Durante buena parte de la tarde, Noruega tuvo que convivir con una sensación incómoda: controlar el partido sin conseguir liquidarlo. Cuando Costa de Marfil encontró el empate y el impulso emocional parecía cambiar de bando, apareció el futbolista que mejor representa la capacidad de decidir partidos grandes. Erling Haaland volvió a hacerlo.
La selección noruega derrotó 2-1 al conjunto africano para avanzar a los octavos de final del Mundial 2026 en un encuentro mucho más competido de lo que refleja el marcador. Fue una clasificación construida con paciencia, sostenida por la personalidad del equipo y resuelta por la contundencia de su delantero cuando el margen de error ya era mínimo.
Una obra de arte para abrir el partido
El primer golpe llegó antes del descanso gracias a Antonio Nusa. El extremo rompió líneas con una acción individual de enorme calidad, dejando atrás a varios defensores antes de definir para colocar el 1-0. El gol premió el mejor momento de Noruega, que había logrado controlar la posesión y reducir los espacios para las transiciones marfileñas.
Sin embargo, Costa de Marfil nunca dejó de competir.
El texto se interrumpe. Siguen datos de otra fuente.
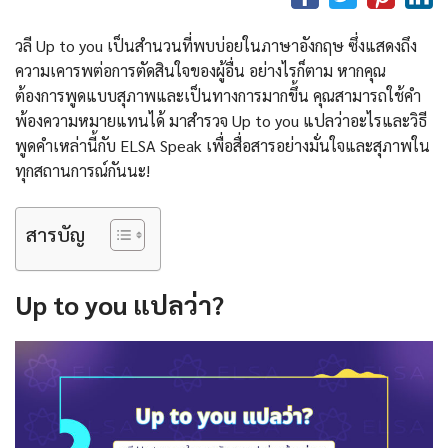
วลี Up to you เป็นสำนวนที่พบบ่อยในภาษาอังกฤษ ซึ่งแสดงถึง
ความเคารพต่อการตัดสินใจของผู้อื่น อย่างไรก็ตาม หากคุณ
ต้องการพูดแบบสุภาพและเป็นทางการมากขึ้น คุณสามารถใช้คำ
พ้องความหมายแทนได้ มาสำรวจ Up to you แปลว่าอะไรและวิธี
พูดคำเหล่านี้กับ ELSA Speak เพื่อสื่อสารอย่างมั่นใจและสุภาพใน
ทุกสถานการณ์กันนะ!
สารบัญ
Up to you แปลว่า?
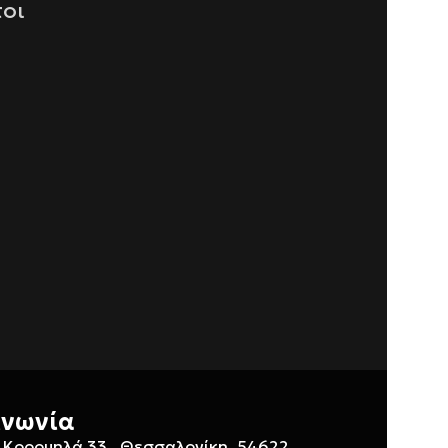
τοι
ινωνία
 Κορομηλά 33 , Θεσσαλονίκη, 54622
Su presión aumentó en la segunda mitad y encontró recompensa con una brillante definición de Amad Diallo, quien igualó el encuentro después de una rápida combinación ofensiva que devolvió la incertidumbre al partido.
Haaland volvió a aparecer
Con el empate instalado y el tiempo consumiéndose, Noruega necesitaba una respuesta de su principal figura. Haaland, contenido durante buena parte del encuentro por la defensa africana, encontró el espacio que había buscado durante noventa minutos y apareció dentro del área para marcar el gol de la clasificación a cuatro minutos del final.
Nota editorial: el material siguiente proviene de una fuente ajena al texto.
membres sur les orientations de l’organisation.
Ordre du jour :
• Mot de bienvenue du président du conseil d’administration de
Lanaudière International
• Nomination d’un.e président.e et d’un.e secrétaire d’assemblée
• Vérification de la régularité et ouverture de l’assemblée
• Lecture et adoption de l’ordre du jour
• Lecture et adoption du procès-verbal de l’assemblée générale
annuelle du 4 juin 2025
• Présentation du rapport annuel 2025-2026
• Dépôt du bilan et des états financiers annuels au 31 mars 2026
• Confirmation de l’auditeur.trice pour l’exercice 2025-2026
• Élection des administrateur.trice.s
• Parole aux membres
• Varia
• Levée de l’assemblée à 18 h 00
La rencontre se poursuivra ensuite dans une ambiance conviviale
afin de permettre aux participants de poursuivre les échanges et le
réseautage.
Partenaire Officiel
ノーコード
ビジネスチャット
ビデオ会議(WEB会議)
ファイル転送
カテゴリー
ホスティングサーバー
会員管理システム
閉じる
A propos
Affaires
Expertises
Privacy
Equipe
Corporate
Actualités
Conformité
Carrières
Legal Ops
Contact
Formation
El tanto confirmó una constante en el recorrido noruego durante este Mundial: incluso cuando el funcionamiento colectivo no alcanza su mejor versión, el equipo siempre cuenta con un delantero capaz de transformar una oportunidad aislada en una victoria.
Una prueba mayor espera
El triunfo también representa un paso histórico para una selección que sigue creciendo dentro del torneo. Después de superar una eliminatoria exigente frente a una Costa de Marfil intensa y competitiva, Noruega enfrentará ahora un desafío de otra dimensión cuando se mida con Brasil en los octavos de final.
Si pretende seguir avanzando, necesitará repetir la disciplina defensiva mostrada durante amplios lapsos del encuentro y encontrar nuevamente la eficacia de un Haaland que, una vez más, apareció exactamente cuando el Mundial comenzó a exigir futbolistas capaces de decidir eliminatorias.